# Source material:

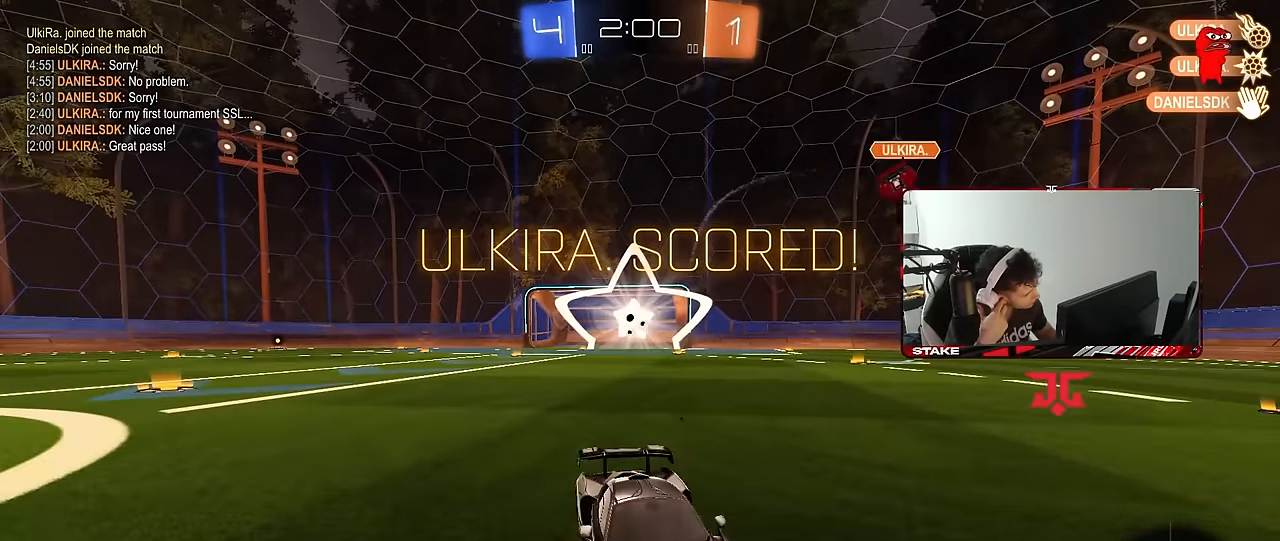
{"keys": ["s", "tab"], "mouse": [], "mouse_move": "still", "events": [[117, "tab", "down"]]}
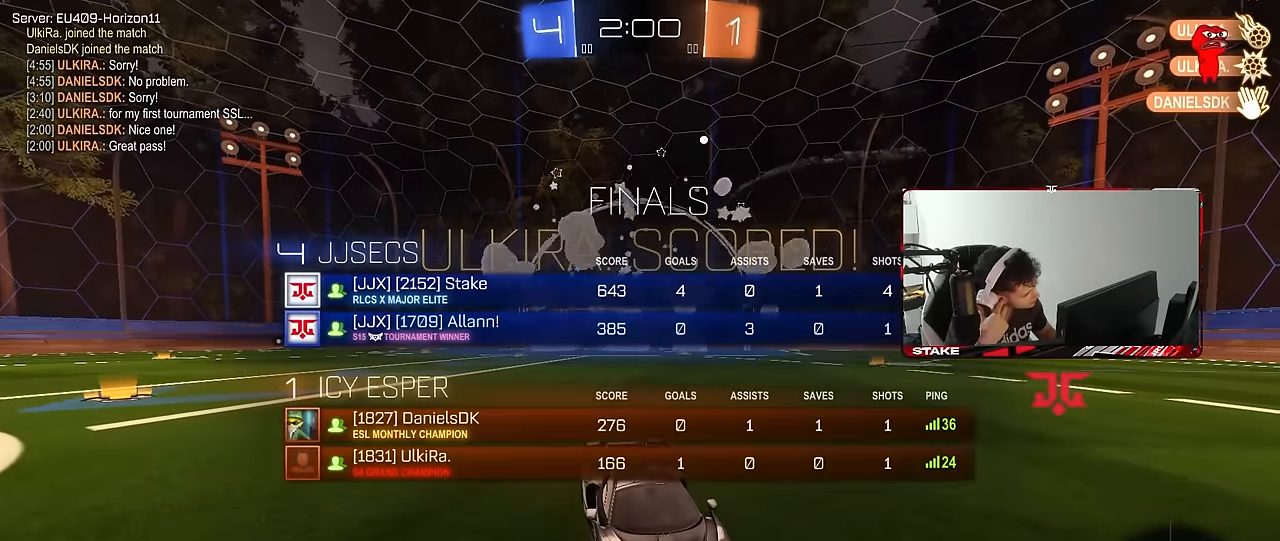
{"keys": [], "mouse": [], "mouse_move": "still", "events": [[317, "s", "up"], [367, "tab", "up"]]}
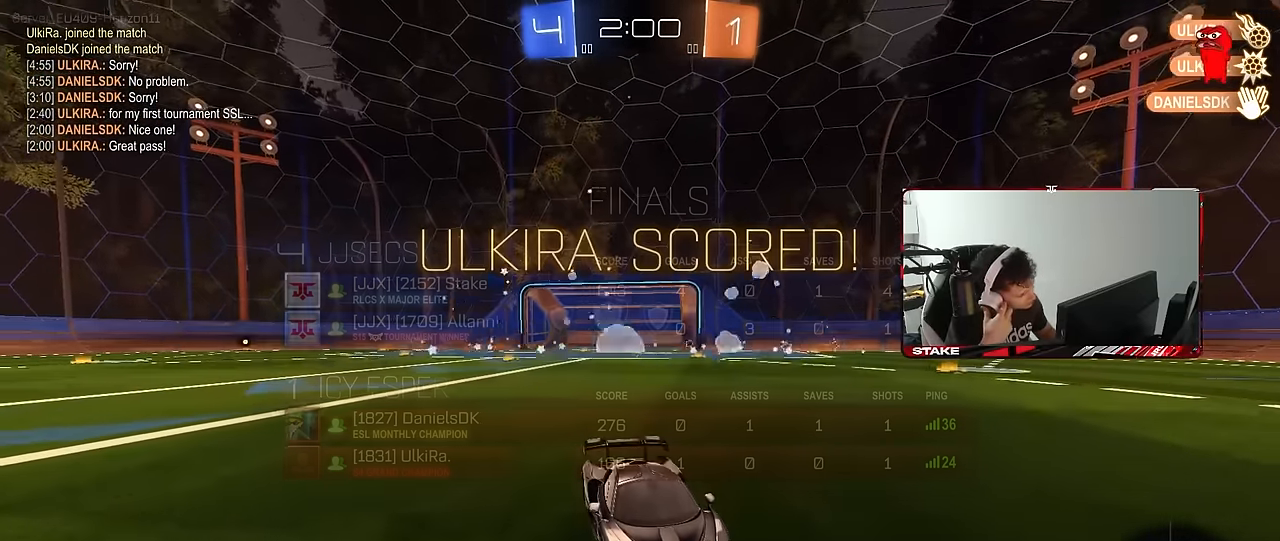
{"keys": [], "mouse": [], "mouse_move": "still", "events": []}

# The problem:
All of the material above is to be copied exactly, except for its images.

# Solution:
{"keys": ["s", "tab"], "mouse": [], "mouse_move": "still", "events": [[117, "tab", "down"]]}
{"keys": [], "mouse": [], "mouse_move": "still", "events": [[317, "s", "up"], [367, "tab", "up"]]}
{"keys": [], "mouse": [], "mouse_move": "still", "events": []}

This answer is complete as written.